Casa Jäger, rock por todo lo alto
Conciertos / V V. A A.

Casa Jäger, rock por todo lo alto

9 / 10
Cristina Pancorbo — 20-10-2011
Empresa — Jägermeister
Sala — Finca Cerrolen, La Navata
Fotógrafo — Alfredo Arias

Misteriosa, escondida y exclusiva, lo único que el cartel de la Casa Jäger aseguraba de su esperadísimo evento anual eran buenas dosis de rock en todas sus vertientes. Bastante más cerca del punk, y ya no tanto por su inclasificable estilo (que también) como por su actitud, el dúo SraSrSra comenzaba la fiesta a las diez y media de la noche en la finca Cerrolén de La Navata, a unos cuarenta kilómetros al noroeste de Madrid. Batería y guitarra tenían la dura misión de calentar ánimos y motores con un concierto al fresquísimo aire libre de la sierra. Pero la caña de sus brevísimos temas caló en seguida, y a los veinte minutos la primera fila se volvía loca bailando pogo al son de su hit “Comebolsas”. Una hora más tarde, con la mecha ya encendida y el Jägermeister a punto, Juanita y los feos llenaban “la habitación de los padres”, con una buenísima sesión de auténtico garage en castellano que más tarde dio paso a la ecléctica propuesta de los vigueses The Cobras. A su término, y con los seiscientos invitados ya dentro de la espectacular mansión rústica, el núcleo duro se trasladaba al escenario principal. Y aparecían los también gallegos Triángulo de Amor Bizarrox, que a pesar de la acústica de la sala volvieron a ofrecer un gran concierto. Como anunció su bajista, venían “con pocas baladas”, pero desde luego con lo más granado de su potentísimo repertorio.

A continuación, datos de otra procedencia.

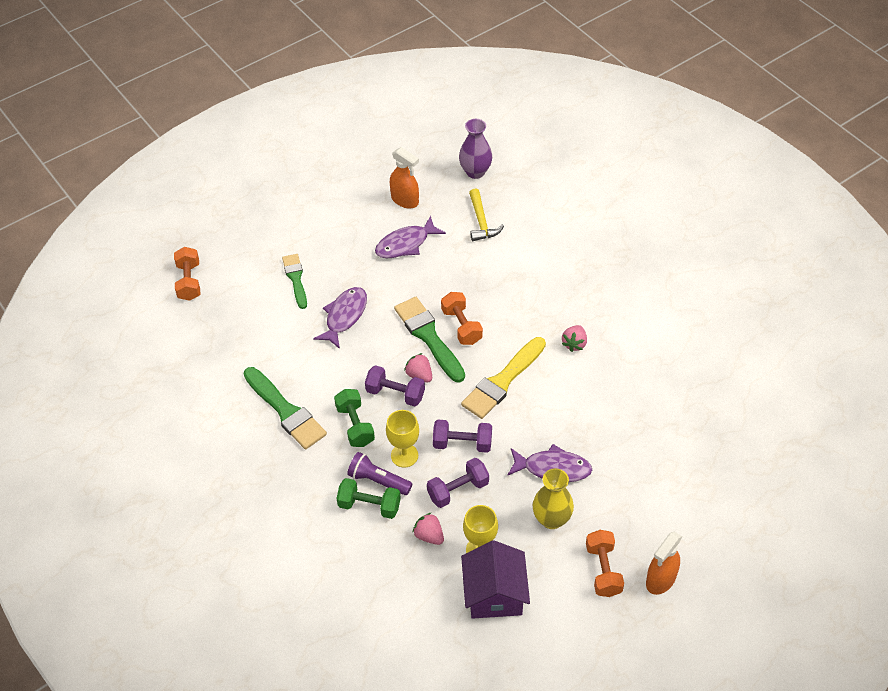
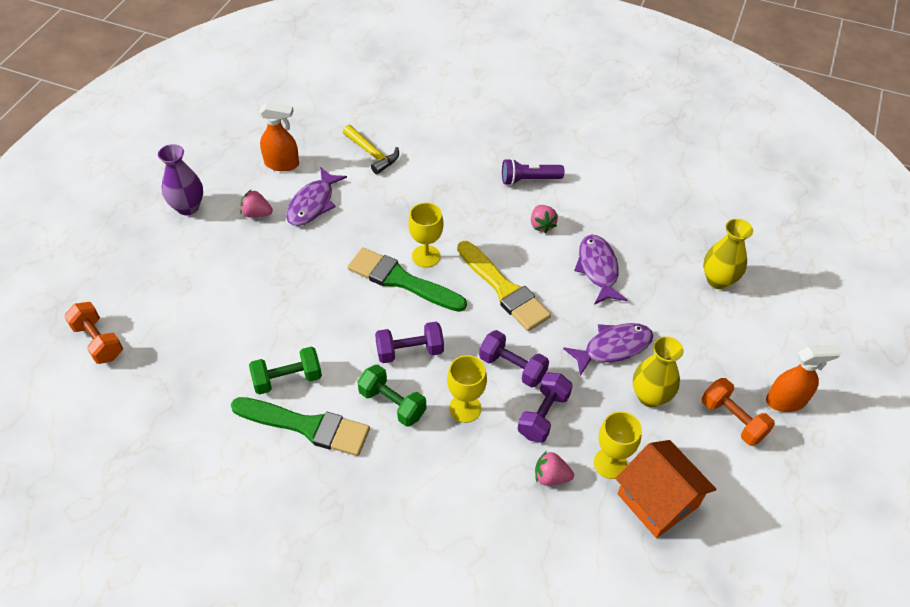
camera: 35 degrees left, 0 degrees up
(295, 279) = (220, 285): green brush -> none
(344, 316) = (300, 299): purple fish -> purple fish (598, 269)
(369, 505) = (468, 479): green dumbbell -> green dumbbell (287, 379)
(378, 480) = (458, 448): purple flashlight -> purple flashlight (528, 179)
(419, 375) = (420, 321): pink strawberry -> pink strawberry (257, 213)
(461, 326) = (426, 256): orange dumbbell -> yellow goblet
(462, 443) = (512, 367): purple dumbbell -> purple dumbbell turned 60 degrees clockwise
(475, 172) = (332, 112): purple vase -> purple vase (188, 207)
(494, 594) = (657, 500): purple house -> orange house
(502, 381) = (504, 289): yellow brush -> yellow brush turned 45 degrees counterclockwise
(660, 580) = (786, 401): orange spray bottle -> orange spray bottle turned 105 degrees counterclockwise
(687, 459) = (718, 280): none -> yellow vase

De coger su relevo se encargaron los americanos HEALTH, (en la foto) que dieron lo mejor de ellos mismos, y poco importó que su noise volviera a poner en evidencia lo inapropiado de la sala. La gente ya estaba dispuesta a pasárselo bien en cualquier lugar de la casa, donde igual te encontrabas una fiesta fluorescente con mesa de ping pong que una sesión de electrónica en “la habitación del chico”. Y para cuando los alemanes Frittenbude salieron al escenario, muchos ni se enteraron de que estaba habiendo otro concierto. Poco importa. Fue una fiesta enorme. Las seiscientas resacas que hoy la recuerdan no pueden estar equivocadas.